Q So you were aware when you did this, that this is something that was not done, not generally done in the legal community where you practiced, weren't you?
A That's correct.
This testimony, taken in the light most favorable to the plaintiffs, fails to establish the applicable standard of care in defendant's legal community. The testimony is evidence of what other attorneys do, not evidence of what they should do which is what is required by Hodges and Rorrer. "The law is not an exact science but is, rather, a profession which involves the exercise of individual judgment. Differences in opinion are consistent with the exercise of due care." Rorrer, 313 N.C. at 357, 329 S.E.2d at 367. Plaintiffs' evidence does not show the standard by which defendants' actions are to be weighed. The testimony of Cook and Warren does not establish the "skill, prudence, and diligence as lawyers of ordinary skill and capacity commonly possess and exercise in the performance of the tasks which they undertake." Id. at 356, 329 S.E.2d at 366.
Under the third prong of Hodges, to establish a breach of duty by the attorney the plaintiff must produce evidence that the defendant failed "to exercise ordinary care in the use of his skill or the application of his knowledge to the plaintiff's case." Charles E. Daye and Mark W. Morris, North Carolina Law of Torts, 18.32 (1991). See Hodges, 239 at 519, 80 S.E.2d at 145-146; Rorrer, 313 N.C. at 356, 329 S.E.2d at 366. In Rorrer, the plaintiff submitted the affidavit of an attorney which outlined several things he would have done which the defendant attorney did not do. The Court held the affidavit was insufficient proof that the defendant violated his duty of care because "the affidavit nowhere states that [the defendant's] inaction violated a standard of care required of similarly situated attorneys." Rorrer, 313 N.C. at 356-357, 329 S.E.2d at 367.

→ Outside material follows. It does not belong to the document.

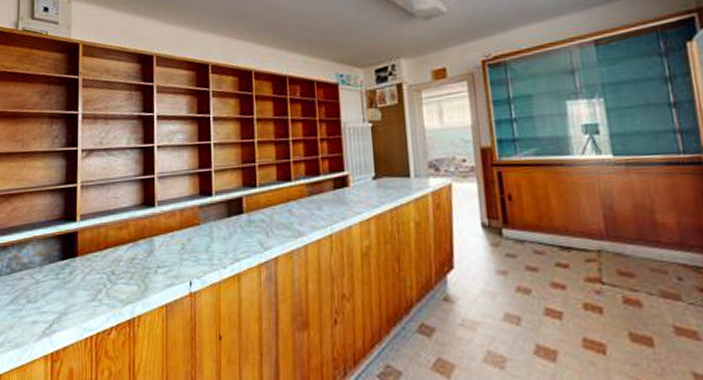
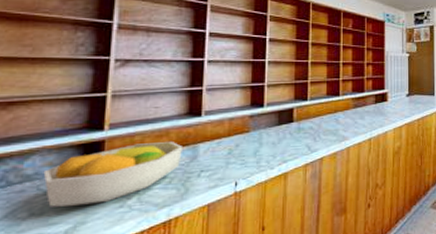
fruit bowl: none [35,233,141,297] -> present [43,141,184,207]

Similarly, in the case sub judice, the plaintiffs did not present any testimony that defendants' actions violated the standard of care in their legal community. Cook and Warren's testimony that all other attorneys in their community use The Franklin Times is not the same as what is required by Hodges and Rorrer — that the standard of care in their community requires them to use The Franklin Times.
Plaintiffs also argue that defendants' failure to find and follow N.C. Gen. Stat. 1-597 which sets forth the criteria for publishing legal notices in newspapers is negligence as a matter of law. We disagree.

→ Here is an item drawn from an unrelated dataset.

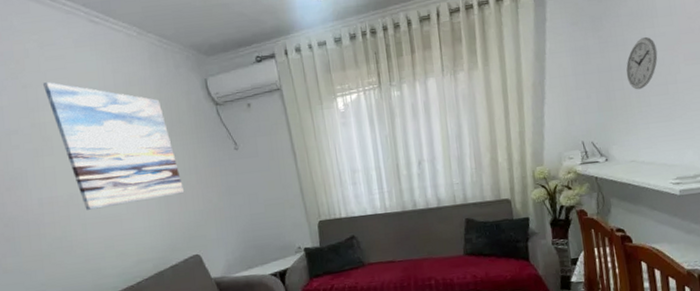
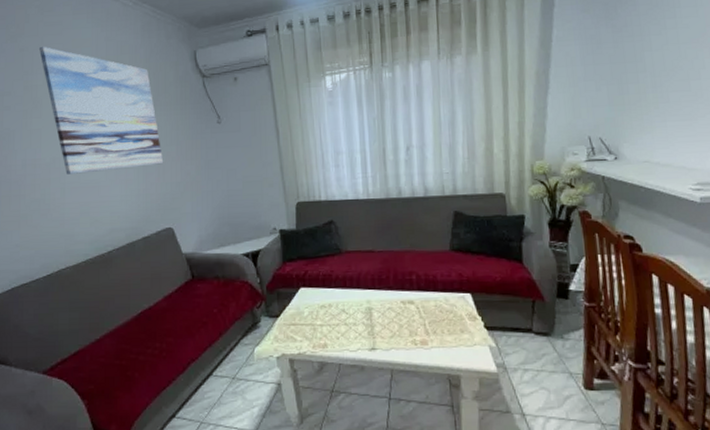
wall clock: present [626,36,658,90] -> none [642,27,679,84]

No lawyer is bound to know all the law. It is not an exact science. There is no attainable degree of skill or excellence at which all differences of opinion or doubts upon questions of law can be removed from the minds of lawyers and judges. If the law on the subject is well and clearly defined and has existed and been published long enough to justify the belief that it was known to the profession, a lawyer who disregards the rule or is ignorant of it renders him liable for losses caused by such negligence or want of skill.

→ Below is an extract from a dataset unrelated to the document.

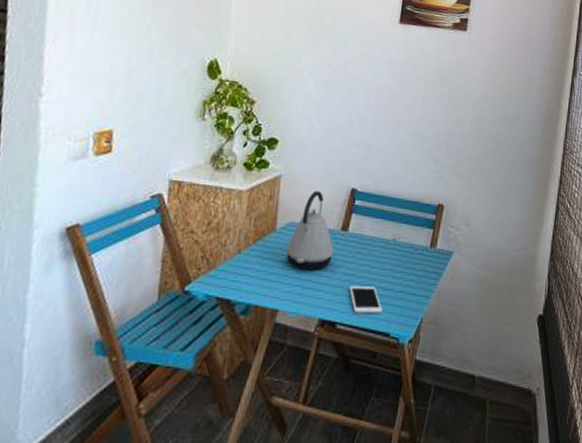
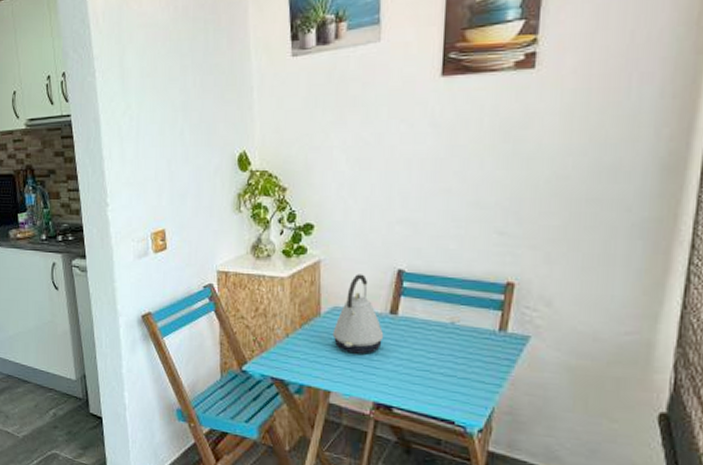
cell phone: present [349,285,383,315] -> none [404,370,444,401]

George v. Caton, 93 N.M. 370, 377, 600 P.2d 822, 829 (1979). Accord Hodges, 239 N.C. at 520, 80 S.E.2d at 146; Berman v. Rubin, 138 Ga. App. 849, 227 S.E.2d 802 (1976). See also National Sav. Bank of District of Columbia v. Ward, 100 U.S. 195, 199, 25 L.Ed. 621, 623 (1879) ("[A]ttorneys do not profess to know all the law or to be incapable of error or mistake in applying it to the facts of every case, as even the most skillful of the profession would hardly be able to come up to that standard.") Plaintiffs failed to provide any evidence that a competent attorney would have found or be aware of N.C. Gen. Stat. 1-597. The jury needs some evidence of what a competent attorney would have done under similar circumstances in order to determine whether the defendant's actions met that standard. Progressive Sales, 86 N.C. App. at 56, 356 S.E.2d at 376.
Since plaintiffs did not provide evidence by which defendants' actions are to be measured, the granting of a directed verdict by Judge Jenkins against plaintiffs was proper. Accordingly, the action of the trial court is
Chief Judge ARNOLD and Judge JOHN concur.